Ring, ring, ring…
Sales Representative: “Hello Wendy, I’m (Name) with (Company Name). I just called to see how things are going.”
Wendy: “Things are going fine. Why are you calling?”
Sales Representative: “I just called to see how things are.”
Wendy: “Things are fine.”
Sales Representative: “OK. Well I’m here if you need me.”
Wendy: “Why should I need you?”
It turns out that this sales professional was calling to schedule a demo of a product. We had actually requested the demo after a lengthy conversation with a different sales rep. My Director of Operations usually takes care of scheduling these types of events and when this rep called, I was working on something with an approaching deadline. This company’s demo was the last thing on my mind. I didn’t make the connection and I had absolutely no idea why this sales person was calling me. Clearly, neither did he.

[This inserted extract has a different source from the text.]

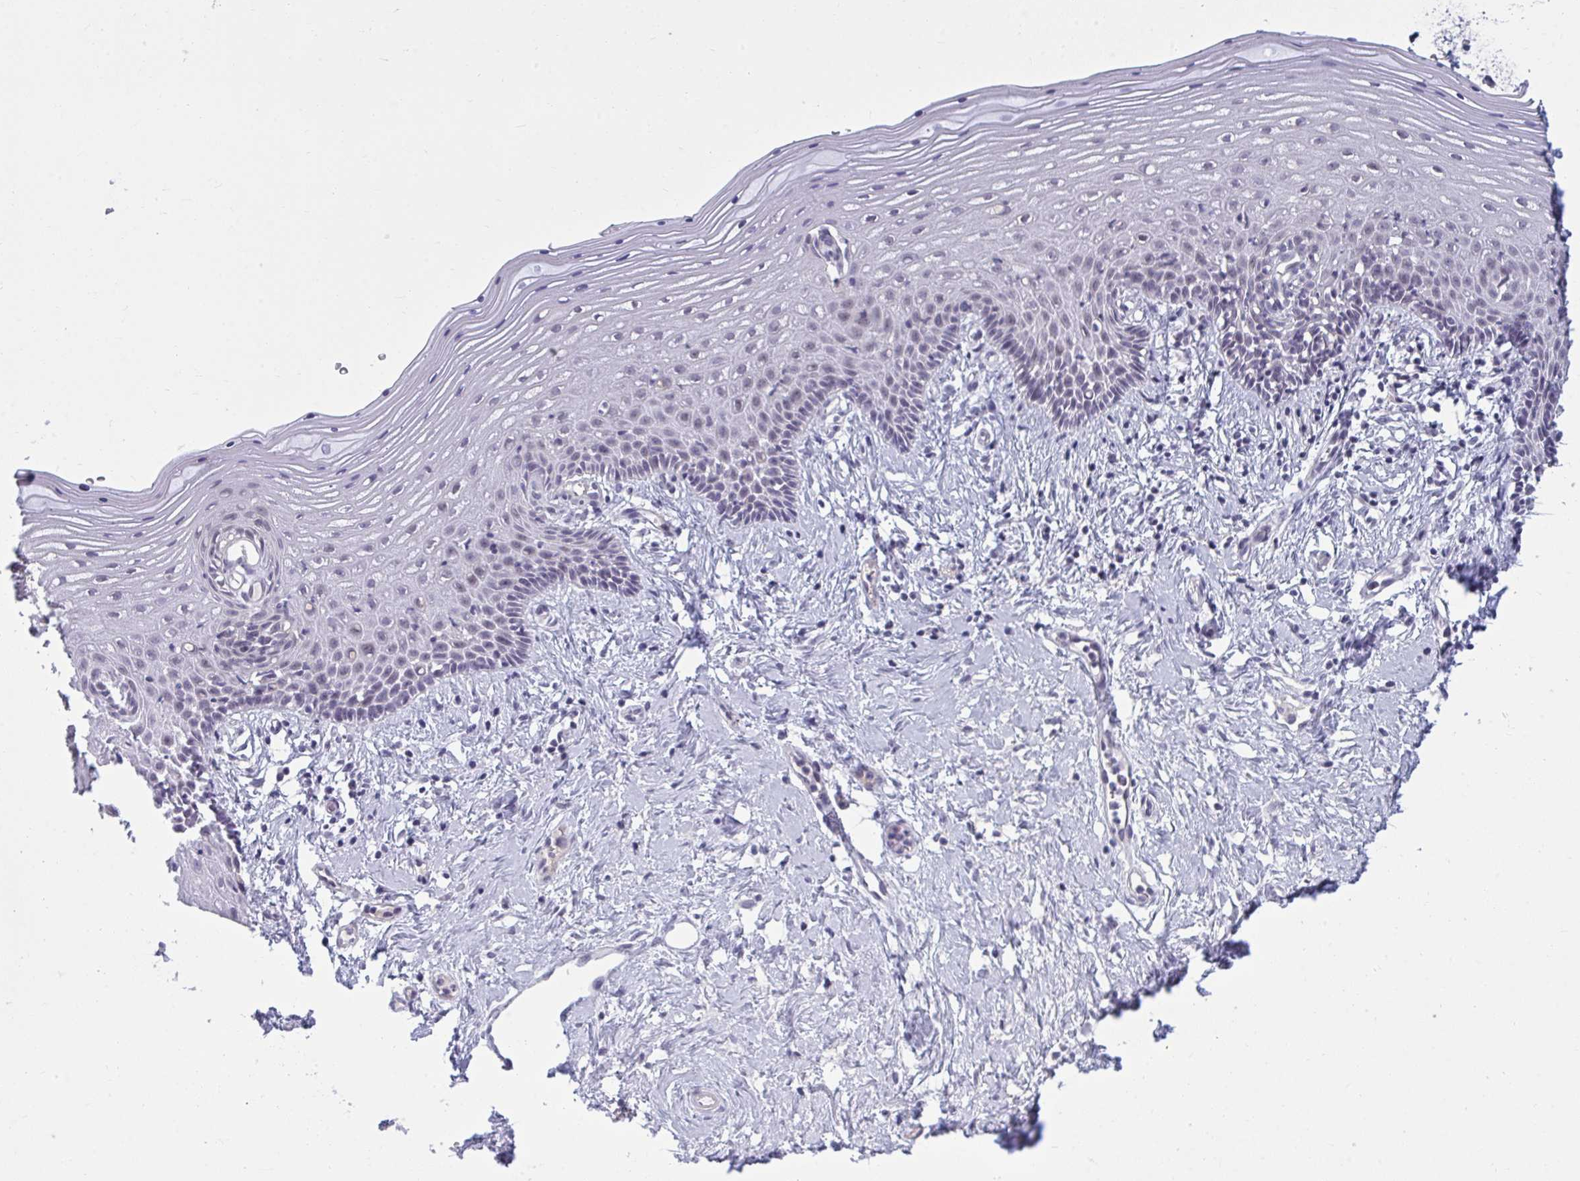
{"staining": {"intensity": "negative", "quantity": "none", "location": "none"}, "tissue": "vagina", "cell_type": "Squamous epithelial cells", "image_type": "normal", "snomed": [{"axis": "morphology", "description": "Normal tissue, NOS"}, {"axis": "topography", "description": "Vagina"}], "caption": "Immunohistochemistry (IHC) of benign vagina displays no expression in squamous epithelial cells.", "gene": "RNASEH1", "patient": {"sex": "female", "age": 42}}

“I just called to see how things are going” has to be the lamest follow-up question of all time. Although, it is running neck and neck with, “I just called to follow-up.” Neither question elicits any information, neither moves the sales process forward and both are frequently annoying to your prospect who perhaps has absolutely no idea why you have called.
In all fairness, this sales person was not the original contact and perhaps the original contact did not give him all of the background. He should have, however, first asked himself some questions before ever picking up the phone:
“What is the purpose/goal of my call?”
“What is the history with this prospect?”
“Where are we with this opportunity?”
“What is the next step for this prospect?”
Any of these questions would have sufficed. Then this representative would have had a focus and a goal for his call.
The rule is: Never make a call to your prospect without having a goal in mind. When you hang up the telephone, what do you want to have accomplished? Do you want to gather information? Do you want the prospect to commit to some action? Do you want agreement on the next step in your sales process? Once you have your goal in mind you can then determine the appropriate approach. (Hint: “I just called to see how things are going” is not it.)